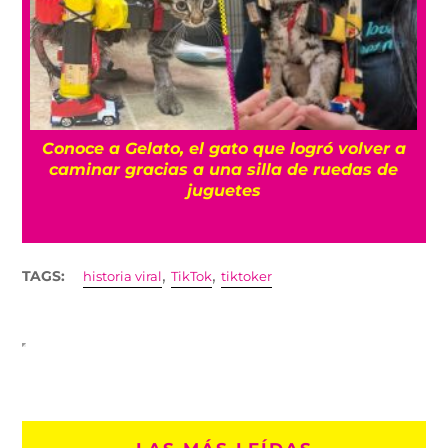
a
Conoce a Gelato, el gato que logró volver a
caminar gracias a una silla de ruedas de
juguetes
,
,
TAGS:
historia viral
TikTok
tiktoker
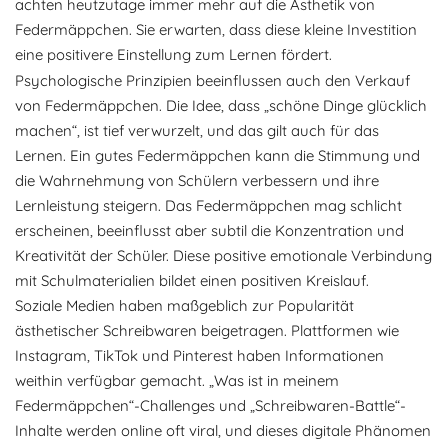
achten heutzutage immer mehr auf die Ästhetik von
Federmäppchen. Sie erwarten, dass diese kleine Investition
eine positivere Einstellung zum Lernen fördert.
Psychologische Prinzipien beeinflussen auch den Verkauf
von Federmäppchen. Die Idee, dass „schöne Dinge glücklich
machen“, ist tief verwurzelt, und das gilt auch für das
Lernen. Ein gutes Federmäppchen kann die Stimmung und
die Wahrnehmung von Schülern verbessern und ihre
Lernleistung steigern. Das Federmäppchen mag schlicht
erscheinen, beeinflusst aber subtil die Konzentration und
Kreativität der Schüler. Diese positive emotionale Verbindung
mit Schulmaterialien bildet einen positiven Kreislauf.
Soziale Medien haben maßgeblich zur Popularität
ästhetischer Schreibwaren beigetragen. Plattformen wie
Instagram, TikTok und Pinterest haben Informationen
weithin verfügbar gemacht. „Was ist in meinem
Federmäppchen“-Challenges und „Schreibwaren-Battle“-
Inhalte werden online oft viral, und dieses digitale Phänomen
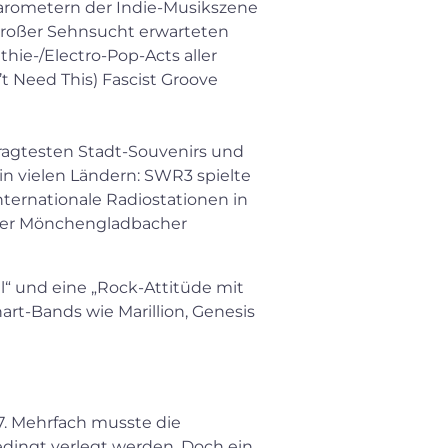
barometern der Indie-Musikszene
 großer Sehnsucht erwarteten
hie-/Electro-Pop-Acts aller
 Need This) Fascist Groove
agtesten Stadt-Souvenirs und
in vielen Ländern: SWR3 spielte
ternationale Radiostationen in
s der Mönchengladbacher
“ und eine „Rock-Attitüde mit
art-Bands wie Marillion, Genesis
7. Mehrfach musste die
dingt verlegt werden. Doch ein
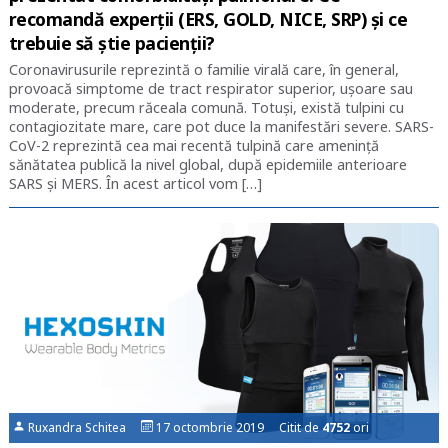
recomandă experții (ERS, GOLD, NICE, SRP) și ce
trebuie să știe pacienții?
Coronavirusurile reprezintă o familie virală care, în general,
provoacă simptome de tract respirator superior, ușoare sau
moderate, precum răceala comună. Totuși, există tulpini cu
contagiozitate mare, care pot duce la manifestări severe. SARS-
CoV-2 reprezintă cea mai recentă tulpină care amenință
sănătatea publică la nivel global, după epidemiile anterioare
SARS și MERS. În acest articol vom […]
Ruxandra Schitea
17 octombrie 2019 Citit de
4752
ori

Instructions for the task:
Print out all the material above exactly as it appears, omitting the images.

Answer below:
a
Conoce a Gelato, el gato que logró volver a
caminar gracias a una silla de ruedas de
juguetes
,
,
TAGS:
historia viral
TikTok
tiktoker
achten heutzutage immer mehr auf die Ästhetik von
Federmäppchen. Sie erwarten, dass diese kleine Investition
eine positivere Einstellung zum Lernen fördert.
Psychologische Prinzipien beeinflussen auch den Verkauf
von Federmäppchen. Die Idee, dass „schöne Dinge glücklich
machen“, ist tief verwurzelt, und das gilt auch für das
Lernen. Ein gutes Federmäppchen kann die Stimmung und
die Wahrnehmung von Schülern verbessern und ihre
Lernleistung steigern. Das Federmäppchen mag schlicht
erscheinen, beeinflusst aber subtil die Konzentration und
Kreativität der Schüler. Diese positive emotionale Verbindung
mit Schulmaterialien bildet einen positiven Kreislauf.
Soziale Medien haben maßgeblich zur Popularität
ästhetischer Schreibwaren beigetragen. Plattformen wie
Instagram, TikTok und Pinterest haben Informationen
weithin verfügbar gemacht. „Was ist in meinem
Federmäppchen“-Challenges und „Schreibwaren-Battle“-
Inhalte werden online oft viral, und dieses digitale Phänomen
barometern der Indie-Musikszene
 großer Sehnsucht erwarteten
hie-/Electro-Pop-Acts aller
 Need This) Fascist Groove
agtesten Stadt-Souvenirs und
in vielen Ländern: SWR3 spielte
ternationale Radiostationen in
s der Mönchengladbacher
“ und eine „Rock-Attitüde mit
art-Bands wie Marillion, Genesis
7. Mehrfach musste die
dingt verlegt werden. Doch ein
recomandă experții (ERS, GOLD, NICE, SRP) și ce
trebuie să știe pacienții?
Coronavirusurile reprezintă o familie virală care, în general,
provoacă simptome de tract respirator superior, ușoare sau
moderate, precum răceala comună. Totuși, există tulpini cu
contagiozitate mare, care pot duce la manifestări severe. SARS-
CoV-2 reprezintă cea mai recentă tulpină care amenință
sănătatea publică la nivel global, după epidemiile anterioare
SARS și MERS. În acest articol vom […]
Ruxandra Schitea
17 octombrie 2019 Citit de
4752
ori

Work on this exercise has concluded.